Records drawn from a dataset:
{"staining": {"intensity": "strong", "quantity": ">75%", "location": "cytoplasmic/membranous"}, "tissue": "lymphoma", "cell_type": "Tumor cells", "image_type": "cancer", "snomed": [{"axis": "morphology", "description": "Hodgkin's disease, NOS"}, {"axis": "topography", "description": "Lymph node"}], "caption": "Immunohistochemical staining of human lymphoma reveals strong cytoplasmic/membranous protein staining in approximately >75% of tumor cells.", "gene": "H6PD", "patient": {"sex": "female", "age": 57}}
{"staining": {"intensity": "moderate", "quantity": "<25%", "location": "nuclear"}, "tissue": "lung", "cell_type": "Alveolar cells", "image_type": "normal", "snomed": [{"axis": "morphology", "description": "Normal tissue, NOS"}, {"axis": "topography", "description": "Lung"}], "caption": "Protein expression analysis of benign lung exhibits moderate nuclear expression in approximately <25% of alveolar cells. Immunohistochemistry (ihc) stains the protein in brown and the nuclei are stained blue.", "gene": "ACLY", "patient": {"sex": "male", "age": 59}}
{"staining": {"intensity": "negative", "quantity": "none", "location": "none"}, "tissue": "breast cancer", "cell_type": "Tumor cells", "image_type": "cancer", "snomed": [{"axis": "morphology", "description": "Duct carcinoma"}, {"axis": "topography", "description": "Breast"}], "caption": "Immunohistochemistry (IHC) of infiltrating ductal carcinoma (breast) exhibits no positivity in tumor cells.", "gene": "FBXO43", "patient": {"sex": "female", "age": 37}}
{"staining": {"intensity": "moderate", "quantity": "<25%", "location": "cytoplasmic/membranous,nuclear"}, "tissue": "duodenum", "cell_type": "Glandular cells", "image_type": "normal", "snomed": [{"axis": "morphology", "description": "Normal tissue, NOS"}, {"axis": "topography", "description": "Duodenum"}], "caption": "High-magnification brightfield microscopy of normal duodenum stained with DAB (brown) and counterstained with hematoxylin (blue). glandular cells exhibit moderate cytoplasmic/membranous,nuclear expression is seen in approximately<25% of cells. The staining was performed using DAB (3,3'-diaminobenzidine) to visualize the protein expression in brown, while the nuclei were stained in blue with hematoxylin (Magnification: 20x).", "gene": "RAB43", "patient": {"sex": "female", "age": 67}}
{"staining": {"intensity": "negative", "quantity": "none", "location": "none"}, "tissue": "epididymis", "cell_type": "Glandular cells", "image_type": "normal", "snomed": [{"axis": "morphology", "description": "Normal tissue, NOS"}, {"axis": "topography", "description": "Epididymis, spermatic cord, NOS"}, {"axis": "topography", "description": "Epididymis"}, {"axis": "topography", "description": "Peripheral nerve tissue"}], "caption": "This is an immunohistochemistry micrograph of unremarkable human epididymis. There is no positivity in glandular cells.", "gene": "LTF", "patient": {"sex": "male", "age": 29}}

Work to complete: Each record must be reproduced exactly. Keep every one.

Problem solution:
{"staining": {"intensity": "strong", "quantity": ">75%", "location": "cytoplasmic/membranous"}, "tissue": "lymphoma", "cell_type": "Tumor cells", "image_type": "cancer", "snomed": [{"axis": "morphology", "description": "Hodgkin's disease, NOS"}, {"axis": "topography", "description": "Lymph node"}], "caption": "Immunohistochemical staining of human lymphoma reveals strong cytoplasmic/membranous protein staining in approximately >75% of tumor cells.", "gene": "H6PD", "patient": {"sex": "female", "age": 57}}
{"staining": {"intensity": "moderate", "quantity": "<25%", "location": "nuclear"}, "tissue": "lung", "cell_type": "Alveolar cells", "image_type": "normal", "snomed": [{"axis": "morphology", "description": "Normal tissue, NOS"}, {"axis": "topography", "description": "Lung"}], "caption": "Protein expression analysis of benign lung exhibits moderate nuclear expression in approximately <25% of alveolar cells. Immunohistochemistry (ihc) stains the protein in brown and the nuclei are stained blue.", "gene": "ACLY", "patient": {"sex": "male", "age": 59}}
{"staining": {"intensity": "negative", "quantity": "none", "location": "none"}, "tissue": "breast cancer", "cell_type": "Tumor cells", "image_type": "cancer", "snomed": [{"axis": "morphology", "description": "Duct carcinoma"}, {"axis": "topography", "description": "Breast"}], "caption": "Immunohistochemistry (IHC) of infiltrating ductal carcinoma (breast) exhibits no positivity in tumor cells.", "gene": "FBXO43", "patient": {"sex": "female", "age": 37}}
{"staining": {"intensity": "moderate", "quantity": "<25%", "location": "cytoplasmic/membranous,nuclear"}, "tissue": "duodenum", "cell_type": "Glandular cells", "image_type": "normal", "snomed": [{"axis": "morphology", "description": "Normal tissue, NOS"}, {"axis": "topography", "description": "Duodenum"}], "caption": "High-magnification brightfield microscopy of normal duodenum stained with DAB (brown) and counterstained with hematoxylin (blue). glandular cells exhibit moderate cytoplasmic/membranous,nuclear expression is seen in approximately<25% of cells. The staining was performed using DAB (3,3'-diaminobenzidine) to visualize the protein expression in brown, while the nuclei were stained in blue with hematoxylin (Magnification: 20x).", "gene": "RAB43", "patient": {"sex": "female", "age": 67}}
{"staining": {"intensity": "negative", "quantity": "none", "location": "none"}, "tissue": "epididymis", "cell_type": "Glandular cells", "image_type": "normal", "snomed": [{"axis": "morphology", "description": "Normal tissue, NOS"}, {"axis": "topography", "description": "Epididymis, spermatic cord, NOS"}, {"axis": "topography", "description": "Epididymis"}, {"axis": "topography", "description": "Peripheral nerve tissue"}], "caption": "This is an immunohistochemistry micrograph of unremarkable human epididymis. There is no positivity in glandular cells.", "gene": "LTF", "patient": {"sex": "male", "age": 29}}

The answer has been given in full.